Lake White fish (freshwater)

Serving Size: 3 ounces (100 grams) Amount of Omega-3 Fat: 1.5 grams

Bluefish

Serving Size: 3 ounces (100 grams) Amount of Omega-3 Fat: 1.2 grams

Halibut

Serving Size: 3 ounces (100 grams) Amount of Omega-3 Fat: 0.9 grams

Striped Bass

Serving Size: 3 ounces (100 grams) Amount of Omega-3 Fat: 0.8 grams

Sea Bass (mixed species)

Serving Size: 3 ounces (100 grams) Amount of Omega-3 Fat: 0.65 grams

Tuna, white meat canned

Serving Size: 3 ounces drained Amount of Omega-3 Fat: 0.5 grams

  • The American Heart Association recommends that patients who do not have a history of heart disease eat at least 2 servings of fish each week (a total of 6-8 ounces).

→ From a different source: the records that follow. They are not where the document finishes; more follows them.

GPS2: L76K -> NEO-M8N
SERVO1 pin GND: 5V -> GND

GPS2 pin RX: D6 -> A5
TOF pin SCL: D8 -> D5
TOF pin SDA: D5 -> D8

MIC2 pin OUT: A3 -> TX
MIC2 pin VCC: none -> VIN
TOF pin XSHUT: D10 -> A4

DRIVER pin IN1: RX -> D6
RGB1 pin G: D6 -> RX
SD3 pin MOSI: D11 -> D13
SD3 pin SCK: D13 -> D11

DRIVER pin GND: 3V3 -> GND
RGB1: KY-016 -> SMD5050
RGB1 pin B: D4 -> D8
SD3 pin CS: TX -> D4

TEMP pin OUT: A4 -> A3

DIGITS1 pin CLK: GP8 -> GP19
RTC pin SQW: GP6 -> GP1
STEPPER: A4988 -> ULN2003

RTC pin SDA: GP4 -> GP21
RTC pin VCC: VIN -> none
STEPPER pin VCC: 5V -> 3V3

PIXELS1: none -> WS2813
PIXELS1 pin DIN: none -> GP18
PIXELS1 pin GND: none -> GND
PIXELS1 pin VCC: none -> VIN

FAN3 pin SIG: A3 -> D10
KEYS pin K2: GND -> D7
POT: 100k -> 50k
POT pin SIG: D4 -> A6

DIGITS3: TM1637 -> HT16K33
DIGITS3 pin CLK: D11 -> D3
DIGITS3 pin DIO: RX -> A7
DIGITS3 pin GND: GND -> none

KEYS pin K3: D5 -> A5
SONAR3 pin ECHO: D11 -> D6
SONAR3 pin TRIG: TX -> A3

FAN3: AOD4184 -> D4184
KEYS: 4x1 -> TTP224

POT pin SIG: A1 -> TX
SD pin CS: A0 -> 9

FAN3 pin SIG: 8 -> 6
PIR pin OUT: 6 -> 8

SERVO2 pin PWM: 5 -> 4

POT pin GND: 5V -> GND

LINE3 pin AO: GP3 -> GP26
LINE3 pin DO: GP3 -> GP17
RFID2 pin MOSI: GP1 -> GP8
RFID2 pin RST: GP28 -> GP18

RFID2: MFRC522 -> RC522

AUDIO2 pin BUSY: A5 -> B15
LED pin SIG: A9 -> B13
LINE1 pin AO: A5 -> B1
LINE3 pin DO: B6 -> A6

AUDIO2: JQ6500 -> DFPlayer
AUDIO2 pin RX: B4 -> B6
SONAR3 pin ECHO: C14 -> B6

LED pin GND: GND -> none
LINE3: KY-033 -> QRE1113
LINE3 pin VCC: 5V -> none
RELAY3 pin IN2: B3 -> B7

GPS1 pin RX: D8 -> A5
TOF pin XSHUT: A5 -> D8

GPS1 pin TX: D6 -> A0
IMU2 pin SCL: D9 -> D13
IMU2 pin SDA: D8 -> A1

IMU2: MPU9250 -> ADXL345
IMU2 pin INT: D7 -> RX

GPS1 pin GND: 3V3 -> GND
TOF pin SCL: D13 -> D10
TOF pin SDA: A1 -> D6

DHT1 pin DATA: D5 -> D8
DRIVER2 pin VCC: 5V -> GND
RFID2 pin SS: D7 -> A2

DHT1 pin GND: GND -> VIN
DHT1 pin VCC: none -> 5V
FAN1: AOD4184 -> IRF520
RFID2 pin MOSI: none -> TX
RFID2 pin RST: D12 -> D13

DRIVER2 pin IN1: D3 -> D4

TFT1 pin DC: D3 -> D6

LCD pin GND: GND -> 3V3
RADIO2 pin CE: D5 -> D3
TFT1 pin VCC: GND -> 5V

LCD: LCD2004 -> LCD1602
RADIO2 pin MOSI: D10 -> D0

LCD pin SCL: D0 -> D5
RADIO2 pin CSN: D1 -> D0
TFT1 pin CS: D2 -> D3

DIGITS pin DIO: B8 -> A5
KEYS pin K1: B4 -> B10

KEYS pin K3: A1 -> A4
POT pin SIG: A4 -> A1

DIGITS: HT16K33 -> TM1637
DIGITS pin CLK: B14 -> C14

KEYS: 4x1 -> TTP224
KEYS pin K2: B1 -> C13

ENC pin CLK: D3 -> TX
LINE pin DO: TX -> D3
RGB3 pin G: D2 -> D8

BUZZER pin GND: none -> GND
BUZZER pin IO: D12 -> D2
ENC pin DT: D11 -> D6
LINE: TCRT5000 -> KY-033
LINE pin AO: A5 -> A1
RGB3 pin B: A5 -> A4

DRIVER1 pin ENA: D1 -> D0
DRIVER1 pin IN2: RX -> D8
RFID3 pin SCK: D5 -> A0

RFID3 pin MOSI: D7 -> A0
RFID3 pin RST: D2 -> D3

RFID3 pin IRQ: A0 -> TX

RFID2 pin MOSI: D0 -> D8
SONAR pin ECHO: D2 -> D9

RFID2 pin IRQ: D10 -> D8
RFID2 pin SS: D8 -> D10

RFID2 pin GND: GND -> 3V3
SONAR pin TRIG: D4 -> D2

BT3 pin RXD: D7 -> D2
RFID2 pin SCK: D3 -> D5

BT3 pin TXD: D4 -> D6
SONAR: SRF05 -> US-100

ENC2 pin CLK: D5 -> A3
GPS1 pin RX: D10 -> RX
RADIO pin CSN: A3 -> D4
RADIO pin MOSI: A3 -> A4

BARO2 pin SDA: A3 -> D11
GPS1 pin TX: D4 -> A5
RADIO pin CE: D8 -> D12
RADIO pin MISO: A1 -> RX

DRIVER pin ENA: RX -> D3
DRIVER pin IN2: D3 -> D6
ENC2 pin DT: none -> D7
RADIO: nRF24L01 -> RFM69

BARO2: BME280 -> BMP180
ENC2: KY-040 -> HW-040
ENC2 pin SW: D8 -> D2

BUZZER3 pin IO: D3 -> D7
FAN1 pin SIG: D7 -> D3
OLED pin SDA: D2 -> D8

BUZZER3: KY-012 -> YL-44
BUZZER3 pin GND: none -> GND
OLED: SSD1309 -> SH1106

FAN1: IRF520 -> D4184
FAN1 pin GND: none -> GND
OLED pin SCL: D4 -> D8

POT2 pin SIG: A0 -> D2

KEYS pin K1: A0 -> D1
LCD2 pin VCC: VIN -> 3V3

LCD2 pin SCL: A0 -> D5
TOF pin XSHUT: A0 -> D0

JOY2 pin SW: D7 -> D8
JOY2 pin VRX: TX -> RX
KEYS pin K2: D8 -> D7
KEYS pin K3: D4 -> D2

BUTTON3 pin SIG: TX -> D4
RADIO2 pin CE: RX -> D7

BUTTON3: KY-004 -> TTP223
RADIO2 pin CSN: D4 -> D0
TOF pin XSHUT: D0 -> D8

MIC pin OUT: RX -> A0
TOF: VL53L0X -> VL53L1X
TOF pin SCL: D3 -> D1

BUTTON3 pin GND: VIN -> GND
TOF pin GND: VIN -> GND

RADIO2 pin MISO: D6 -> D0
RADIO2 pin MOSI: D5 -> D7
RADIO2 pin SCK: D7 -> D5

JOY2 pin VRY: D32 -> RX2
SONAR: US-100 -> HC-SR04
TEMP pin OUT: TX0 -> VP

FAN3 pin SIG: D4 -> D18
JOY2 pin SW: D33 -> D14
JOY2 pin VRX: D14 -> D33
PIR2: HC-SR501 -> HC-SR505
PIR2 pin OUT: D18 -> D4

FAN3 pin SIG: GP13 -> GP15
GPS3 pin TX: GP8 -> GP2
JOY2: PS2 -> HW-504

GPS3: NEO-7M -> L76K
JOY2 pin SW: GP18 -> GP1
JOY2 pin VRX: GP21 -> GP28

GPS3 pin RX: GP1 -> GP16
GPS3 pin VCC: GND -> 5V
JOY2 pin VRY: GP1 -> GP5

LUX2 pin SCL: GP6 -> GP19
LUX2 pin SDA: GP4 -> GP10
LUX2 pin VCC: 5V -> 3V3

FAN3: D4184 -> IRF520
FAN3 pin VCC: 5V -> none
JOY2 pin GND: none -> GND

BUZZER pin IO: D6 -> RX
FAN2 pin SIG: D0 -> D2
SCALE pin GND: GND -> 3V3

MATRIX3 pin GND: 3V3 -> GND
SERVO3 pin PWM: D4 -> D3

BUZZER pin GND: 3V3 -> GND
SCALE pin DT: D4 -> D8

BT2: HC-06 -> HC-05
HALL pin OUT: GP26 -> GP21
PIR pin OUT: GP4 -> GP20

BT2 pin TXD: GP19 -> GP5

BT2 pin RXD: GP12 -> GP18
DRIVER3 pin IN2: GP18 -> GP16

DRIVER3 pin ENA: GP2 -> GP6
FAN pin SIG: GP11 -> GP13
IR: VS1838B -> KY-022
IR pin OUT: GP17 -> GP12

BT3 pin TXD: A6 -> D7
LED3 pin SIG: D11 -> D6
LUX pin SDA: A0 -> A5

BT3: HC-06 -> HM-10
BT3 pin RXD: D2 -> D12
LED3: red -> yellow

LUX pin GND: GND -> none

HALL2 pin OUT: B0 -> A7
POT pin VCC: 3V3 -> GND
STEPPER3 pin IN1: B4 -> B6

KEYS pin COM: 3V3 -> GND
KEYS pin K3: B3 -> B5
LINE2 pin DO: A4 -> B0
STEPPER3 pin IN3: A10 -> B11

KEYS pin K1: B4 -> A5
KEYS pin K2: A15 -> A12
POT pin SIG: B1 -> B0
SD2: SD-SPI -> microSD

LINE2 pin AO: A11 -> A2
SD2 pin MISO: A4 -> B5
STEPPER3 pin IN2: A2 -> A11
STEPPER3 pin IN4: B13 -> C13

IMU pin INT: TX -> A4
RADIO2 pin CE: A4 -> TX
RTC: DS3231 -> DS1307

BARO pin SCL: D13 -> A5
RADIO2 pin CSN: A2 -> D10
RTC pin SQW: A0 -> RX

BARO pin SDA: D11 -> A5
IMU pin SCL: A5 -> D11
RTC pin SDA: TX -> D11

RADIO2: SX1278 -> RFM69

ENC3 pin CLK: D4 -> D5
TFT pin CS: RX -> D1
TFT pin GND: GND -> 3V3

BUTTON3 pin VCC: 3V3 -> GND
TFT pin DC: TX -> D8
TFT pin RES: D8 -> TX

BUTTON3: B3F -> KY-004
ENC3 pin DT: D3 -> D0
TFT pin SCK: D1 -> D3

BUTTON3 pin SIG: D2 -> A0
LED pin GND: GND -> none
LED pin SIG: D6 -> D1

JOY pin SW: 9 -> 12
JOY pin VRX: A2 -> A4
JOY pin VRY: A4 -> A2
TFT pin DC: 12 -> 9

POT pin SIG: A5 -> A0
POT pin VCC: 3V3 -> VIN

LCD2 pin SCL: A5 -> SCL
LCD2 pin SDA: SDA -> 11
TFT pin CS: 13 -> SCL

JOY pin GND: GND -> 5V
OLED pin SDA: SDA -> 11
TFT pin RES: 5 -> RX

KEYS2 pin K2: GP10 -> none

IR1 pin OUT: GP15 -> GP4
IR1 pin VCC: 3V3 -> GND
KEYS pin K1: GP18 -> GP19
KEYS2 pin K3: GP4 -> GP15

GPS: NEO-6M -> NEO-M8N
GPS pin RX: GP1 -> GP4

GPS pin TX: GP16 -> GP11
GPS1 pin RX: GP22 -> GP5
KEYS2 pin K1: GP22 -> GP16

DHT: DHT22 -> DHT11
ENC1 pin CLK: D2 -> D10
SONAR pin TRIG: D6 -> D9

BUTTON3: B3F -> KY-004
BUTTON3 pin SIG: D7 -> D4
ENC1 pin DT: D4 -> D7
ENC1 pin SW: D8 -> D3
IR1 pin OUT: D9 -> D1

  • This should include a variety of fish.

  • Cold-water wild varieties of fish like mackerel, tuna, salmon, sardines and herring contain high amounts of omega-3 fatty acids.

  • If you have heart disease, your healthcare professional may recommend that you have one gram of EPA +DHA every day.

  • If you have trouble getting this amount through food alone, talk to your doctor about taking a fish oil supplement.